Begitu masuk langsung disambut oleh sang ibu, Ilham tegang. Entah kenapa dia mendadak ingat Yudha yang juga pernah mengajak pacar ke rumah dan malah memberi kabar yang menjadi sebuah masalah besar.
Padahal Ilham sendiri tahu tidak ada kesalahan yang dibuatnya sampai mengajak Ana datang ke rumah sekarang, atau jangan-jangan membawa perempuan ke rumah sudah menjadi kesalahan untuknya?
Ilham kan belum pernah mendapat izin secara langsung untuk memiliki pacar, tapi bukannya mengatakan sekarang sudah punya pacar, Ilham malah langsung mendatangkan pacar ke rumah.
"Salam kenal, Tante, namaku Ana."
"Boleh kan Ilham ajak teman main ke rumah?" setelah Ana mengenalkan dirinya sendiri, Ilham bertanya dengan gugup. Walau dia sengaja memilih kata 'teman', sang ibu pasti mengerti Ana bukan sekedar teman biasa.
"Tentu boleh, justru Ibu senang Ilham mau mengenalkan teman begini."
Melihat senyum lembut tergambar di wajah sang ibu, refleks Ilham menghela napas. Lega ternyata mendapat respon positif lebih dari yang diduga.
Padahal Ilham pikir tidak boleh berpacaran selama masa SMA karena adanya masalah Yudha, tapi dugaan itu salah begitu melihat ada ekspresi antusias yang ditunjukkan sang ibu saat menatap Ana.
Walau cukup lega, Ilham tetap harus mengatakan alasan kenapa mendadak mengajak Ana main ke rumah, "Apa kami boleh pinjam dapur, Bu? Ilham mau ajak Ana buat kue."
"Apa ada tugas dari sekolah?"
Diam. Ilham tidak langsung memberi jawaban begitu ingat untuk siapa kue diberikan. Nama Hany dilarang disebut agar tidak memicu suatu masalah, dengan terpaksa Ilham memilih sedikit berbohong, "Ilham ingin mengajarkan Ana aja kok."
"Boleh saja kok kalian memakai dapur, Ibu juga sedang tidak memiliki pesanan. Tapi Ilham ganti baju dulu ya? Kalau sampai kotor, nanti nodanya sulit dihilangkan."
Ilham mengangguk kemudian menatap Ana yang berdiri di sampingnya, lebih spesifik yang sedang dilihat adalah kemeja putih seragam yang digunakan.

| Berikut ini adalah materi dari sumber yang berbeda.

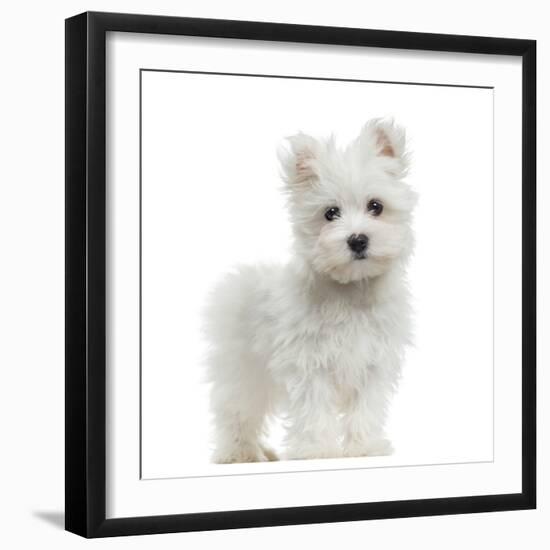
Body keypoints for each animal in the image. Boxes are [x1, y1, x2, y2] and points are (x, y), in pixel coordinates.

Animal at [205, 118, 416, 464]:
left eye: (376, 206)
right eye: (330, 213)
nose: (358, 240)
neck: (350, 291)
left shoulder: (373, 363)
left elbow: (365, 409)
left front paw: (365, 447)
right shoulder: (310, 363)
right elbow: (314, 409)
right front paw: (317, 451)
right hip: (244, 371)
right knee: (236, 412)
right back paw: (240, 453)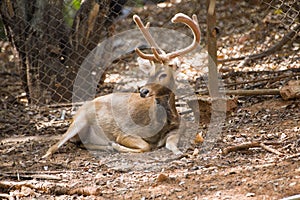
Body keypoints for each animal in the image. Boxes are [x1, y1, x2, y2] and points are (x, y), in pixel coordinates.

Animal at [42, 13, 200, 159]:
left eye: (163, 74)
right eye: (149, 73)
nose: (143, 91)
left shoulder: (179, 126)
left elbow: (171, 143)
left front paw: (180, 152)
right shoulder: (125, 132)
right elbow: (145, 146)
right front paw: (117, 145)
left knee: (81, 143)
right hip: (79, 120)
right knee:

Ada resiko kotor juga walau nanti memakai apron, tapi menyuruh ganti baju terkesan sangat tidak masuk akal.
"Nanti Ilham pinjamkan sesuatu buat Ana. Ya udah Ilham masuk kamar dulu ya?"
Karena Ilham langsung berjalan ke arah salah satu pintu yang tertutup lalu masuk begitu saja, otomatis Ana yang ditinggal merasa semakin canggung.
Ini kan pertama kali baginya datang ke rumah cowok sendirian, sudah begitu berstatus pacar lagi. Apa coba yang harus Ana lakukan sekarang? Bicara duluan atau menunggu ibunya Ilham yang bicara?
"Tidak perlu gugup begitu, duduk aja dulu, Ilham tidak lama kok."
"Iya, Tante," Ana menurut dengan mendudukkan diri di sofa ruang tamu. Keadaan yang semakin membuat rasa canggung kian bertambah karena ibunya Ilham ikut duduk juga.